# Your instructions:
Copy each line exactly, starting with the one that contains "left hip: (411, 501)" and stopping after the last line of the material below, with nothing else.

# Given entries:
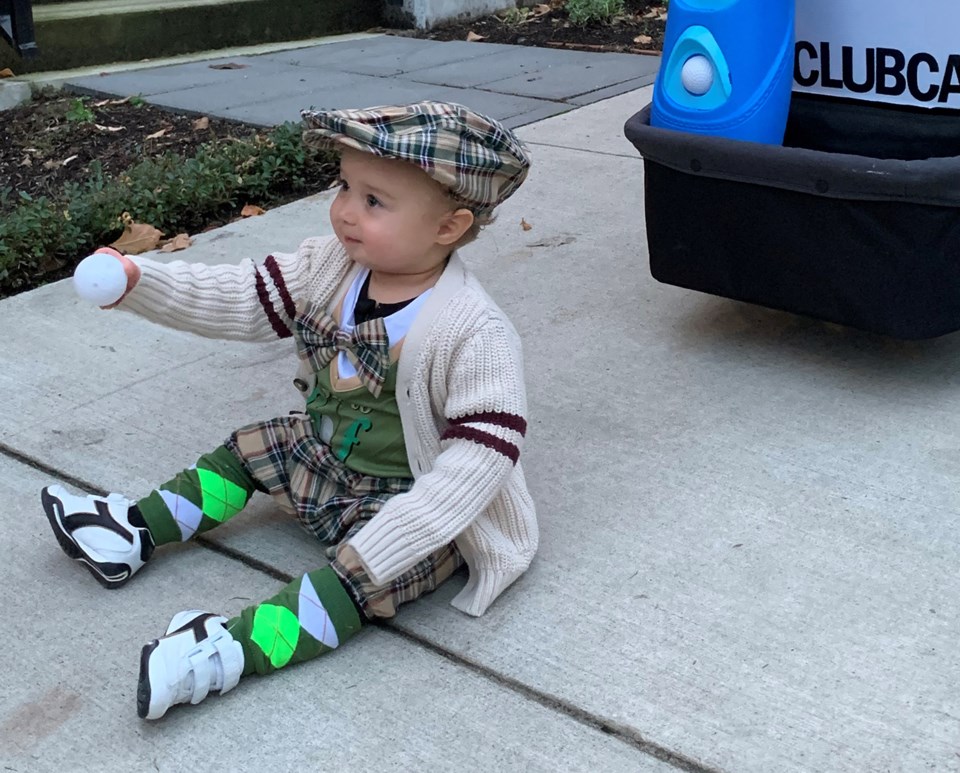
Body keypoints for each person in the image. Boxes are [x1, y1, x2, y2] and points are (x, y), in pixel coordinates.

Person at [40, 101, 538, 720]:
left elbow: (476, 465)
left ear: (450, 226)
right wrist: (143, 282)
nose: (345, 212)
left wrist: (394, 537)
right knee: (257, 445)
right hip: (329, 461)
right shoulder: (333, 265)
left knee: (365, 577)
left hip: (411, 501)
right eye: (343, 187)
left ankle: (228, 652)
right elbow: (246, 296)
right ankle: (134, 530)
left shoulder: (475, 331)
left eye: (374, 201)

# Solution for this problem:
left hip: (411, 501)
right eye: (343, 187)
left ankle: (228, 652)
right elbow: (246, 296)
right ankle: (134, 530)
left shoulder: (475, 331)
left eye: (374, 201)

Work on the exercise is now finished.